READING PASSAGE:
-------------------------

ClearURLs automatically removes tracking parameters from URLs, preventing advertisers from tracking you through links. Many URLs contain parameters like utm_source, fbclid, or gclid that persist even after visiting a site.

Example of cleaned URLs:

Before: https://example.com/page?utm_source=twitter&fbclid=abc123
After:  https://example.com/page

The add-on also prevents tracking via the History API by adding rel="noreferrer" to links where appropriate.

4. Decentraleyes

Decentraleyes simulates Content Delivery Networks locally by serving common JavaScript libraries from your browser instead of reaching out to third-party CDNs. This prevents CDN-based tracking and can improve page load times.

Decentraleyes bundles jQuery, React, ReactDOM, Vue.js, Bootstrap, and 100+ other common libraries, serving them locally instead of fetching from CDNs.

For developers, Decentraleyes reduces external requests and provides an additional layer of privacy by keeping your library requests local.

5. NoScript Security Suite

NoScript provides JavaScript, Java, Flash, and WebGL blocking at the domain level. While aggressive, it gives you complete control over what code runs in your browser.

Practical configuration for power users:

// NoScript allows by default (Default-deny)
// Configure via NoScript Options > Appearance > Advanced

// Recommended settings:
// - Enable ABE (Application Boundaries Enforcer)
// - Set FORWARD to controlled
// - Enable script gadgets detection

NoScript integrates with Firefox’s tracking protection, blocking scripts from known tracking domains automatically. For developers testing sites, NoScript includes a temporary allow feature that preserves permissions until the browser closes.

-------------------------

MATERIAL PROVIDED:
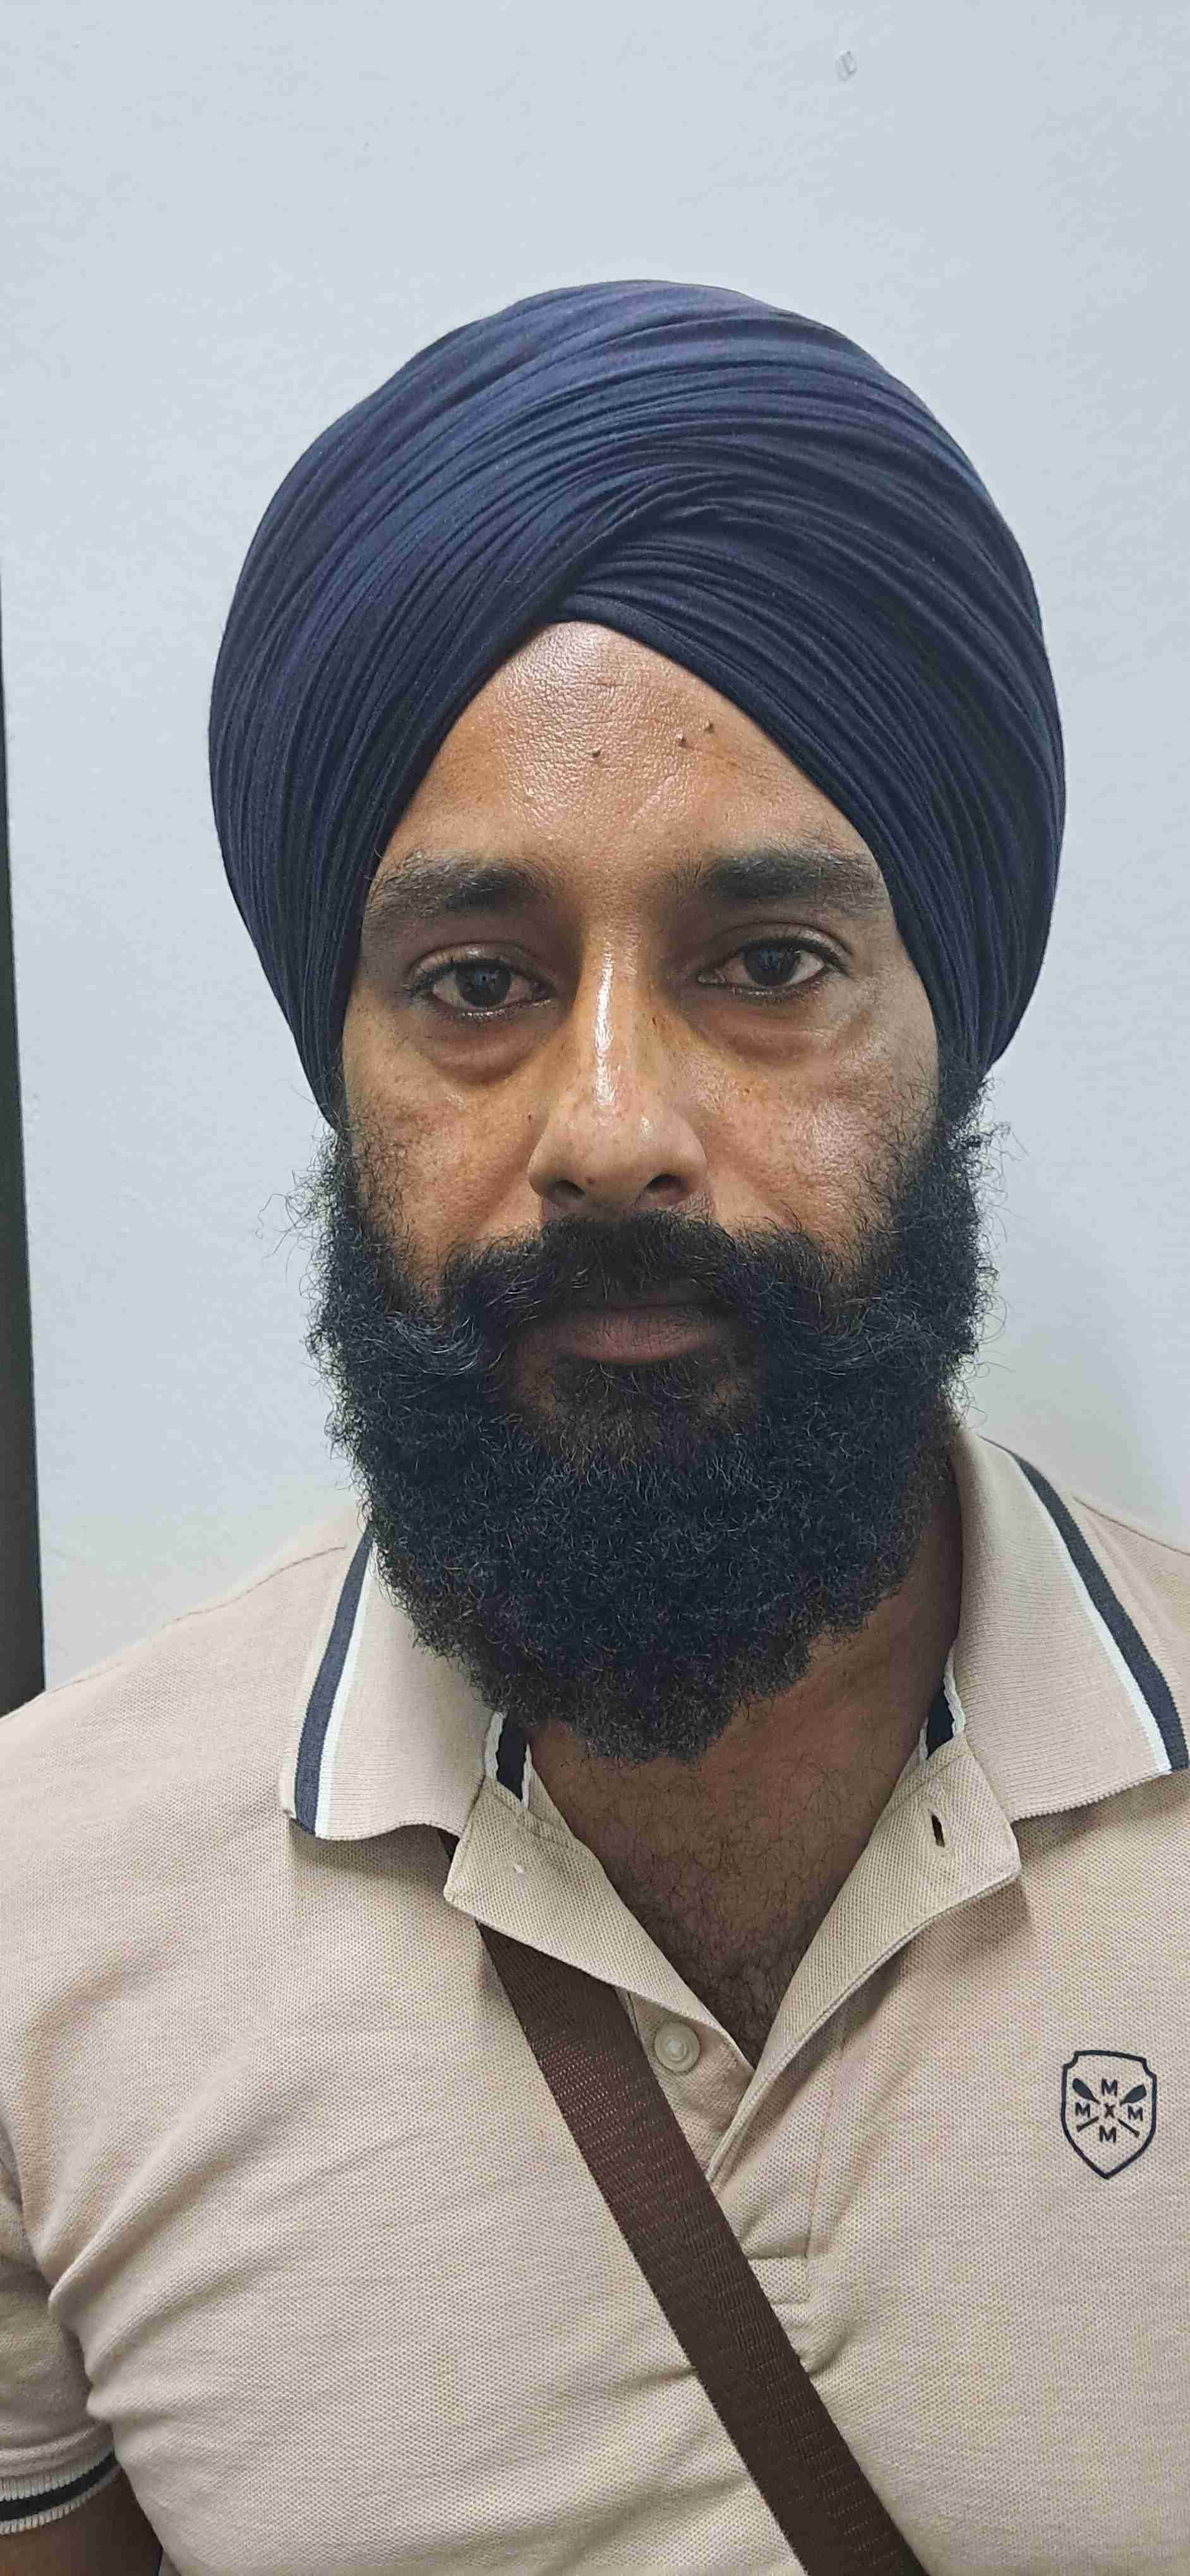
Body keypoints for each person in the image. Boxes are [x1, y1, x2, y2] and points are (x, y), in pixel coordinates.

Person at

-------------------------

WHAT IS REQUIRED:
In two sentences, how would you summarize the text on privacy add-ons?

SOLUTION FOR THIS TASK:
ClearURLs strips tracking parameters such as utm_source, fbclid, and gclid from URLs. Decentraleyes serves common JavaScript libraries from the browser instead of third-party CDNs, and NoScript blocks JavaScript, Java, Flash, and WebGL at the domain level to give complete control over what code runs.